You could, if you want to, pick huge holes in David “Pitch Black” Twohy’s Hawaii-based thriller. The script is hardly Pulitzer-stuff. The characters – the nice couple, the nasty couple, the slightly-too-good-to-be-true couple – are so broadly drawn, they’d look caricatured in a Nickelodeon cartoon. There’s a big twist which is really quite silly in the cold light of day and, worse, you can pretty much sense its existence 10 minutes in. Or, you could sit back, enjoy the scenery and take the ride for what it is: a moderately entertaining, slightly tongue-in-cheek, self-referencing thriller.
Cliff (Zahn) and Cydney (Jovovich) are newlyweds honeymooning in Hawaii. Their plan is to hike to a remote, famously beautiful beach and it would be heavenly and romantic if only stories weren’t circulating about the brutal murders on another island. Someone, it seems, is targeting happy couples.

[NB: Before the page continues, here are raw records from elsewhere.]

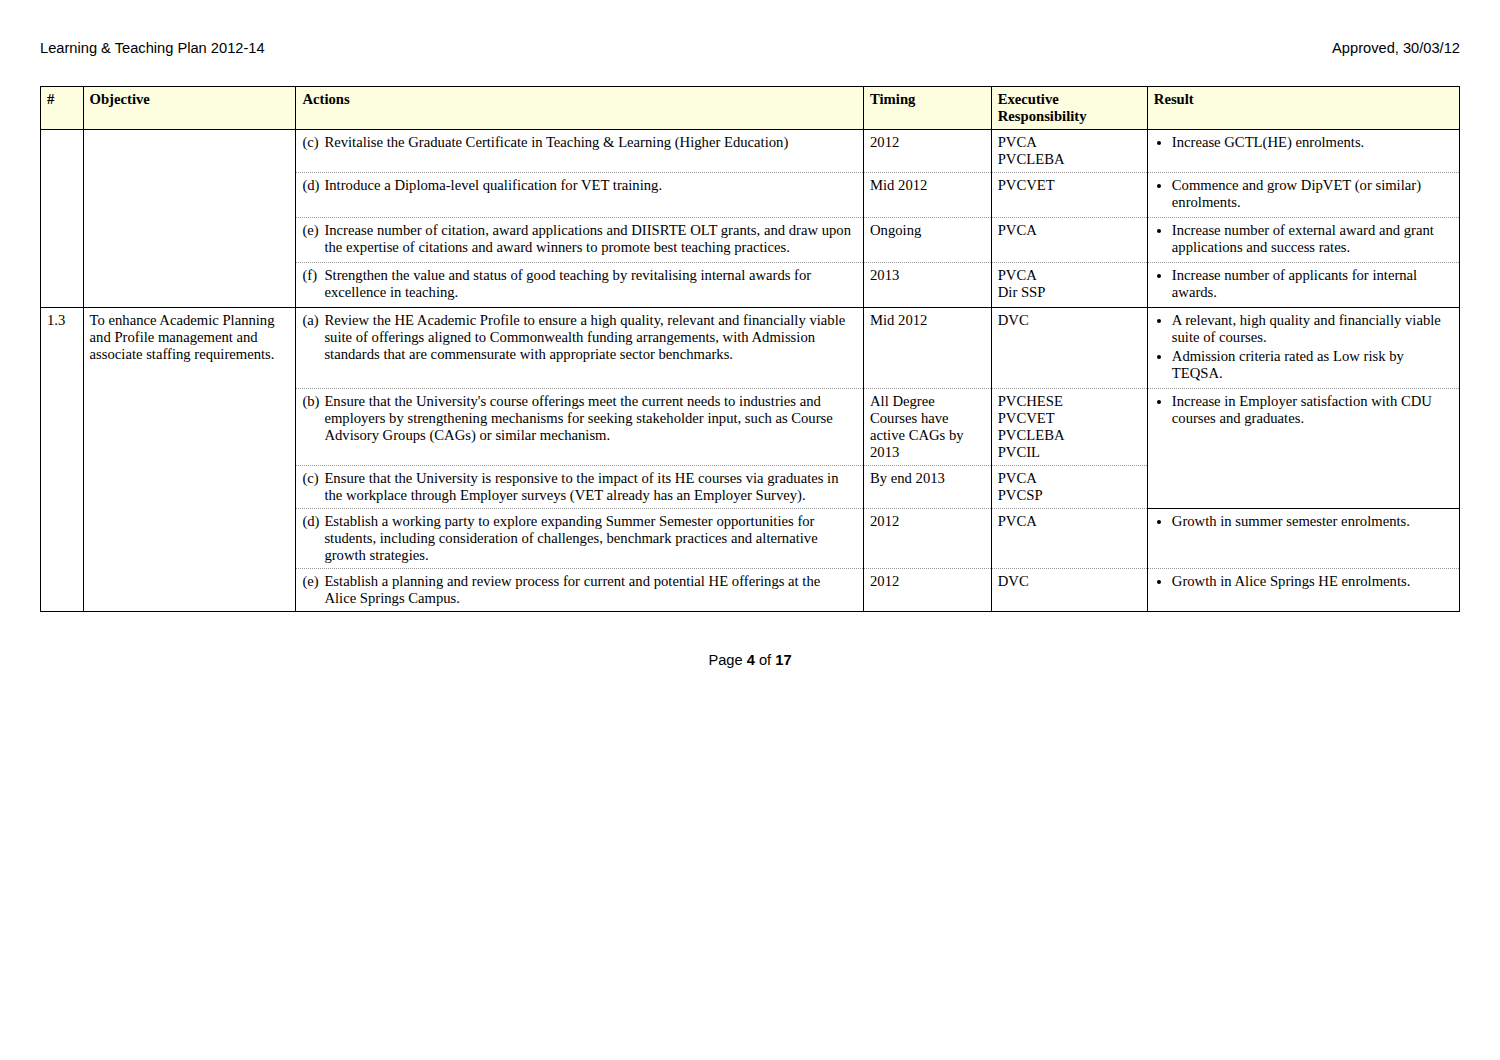Learning & Teaching Plan 2012-14
Approved, 30/03/12
| # | Objective | Actions | Timing | Executive Responsibility | Result |
| --- | --- | --- | --- | --- | --- |
| | | (c) Revitalise the Graduate Certificate in Teaching & Learning (Higher Education) | 2012 | PVCA PVCLEBA | Increase GCTL(HE) enrolments. |
| (d) Introduce a Diploma-level qualification for VET training. | Mid 2012 | PVCVET | Commence and grow DipVET (or similar) enrolments. |
| (e) Increase number of citation, award applications and DIISRTE OLT grants, and draw upon the expertise of citations and award winners to promote best teaching practices. | Ongoing | PVCA | Increase number of external award and grant applications and success rates. |
| (f) Strengthen the value and status of good teaching by revitalising internal awards for excellence in teaching. | 2013 | PVCA Dir SSP | Increase number of applicants for internal awards. |
| 1.3 | To enhance Academic Planning and Profile management and associate staffing requirements. | (a) Review the HE Academic Profile to ensure a high quality, relevant and financially viable suite of offerings aligned to Commonwealth funding arrangements, with Admission standards that are commensurate with appropriate sector benchmarks. | Mid 2012 | DVC | A relevant, high quality and financially viable suite of courses. Admission criteria rated as Low risk by TEQSA. |
| (b) Ensure that the University's course offerings meet the current needs to industries and employers by strengthening mechanisms for seeking stakeholder input, such as Course Advisory Groups (CAGs) or similar mechanism. | All Degree Courses have active CAGs by 2013 | PVCHESE PVCVET PVCLEBA PVCIL | Increase in Employer satisfaction with CDU courses and graduates. |
| (c) Ensure that the University is responsive to the impact of its HE courses via graduates in the workplace through Employer surveys (VET already has an Employer Survey). | By end 2013 | PVCA PVCSP |
| (d) Establish a working party to explore expanding Summer Semester opportunities for students, including consideration of challenges, benchmark practices and alternative growth strategies. | 2012 | PVCA | Growth in summer semester enrolments. |
| (e) Establish a planning and review process for current and potential HE offerings at the Alice Springs Campus. | 2012 | DVC | Growth in Alice Springs HE enrolments. |
Page 4 of 17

And, according to the grainy CCTV images available, the murderers are themselves a couple – possibly heavily-armed, former special ops man Nick (Olyphant) and his animal-butchering other half Gina (Sanchez). Or maybe it’s the kooky Cleo (Shelton) and her borderline psycho husband Kale (Hemsworth). Or maybe it’s not them. Because that might just be a little too obvious.
After an enjoyable, self-aware build-up, the twist, when it comes, is agreeably daft and kicks the film into full-on chase mode. It’s probably just as well, as the script – and particularly Jovovich’s delivery – veers dangerously close to the laughable just beforehand. A Perfect Getaway is no classic, but disengage the brain and there’s probably just about enough here to tick a few crowd-pleasing boxes.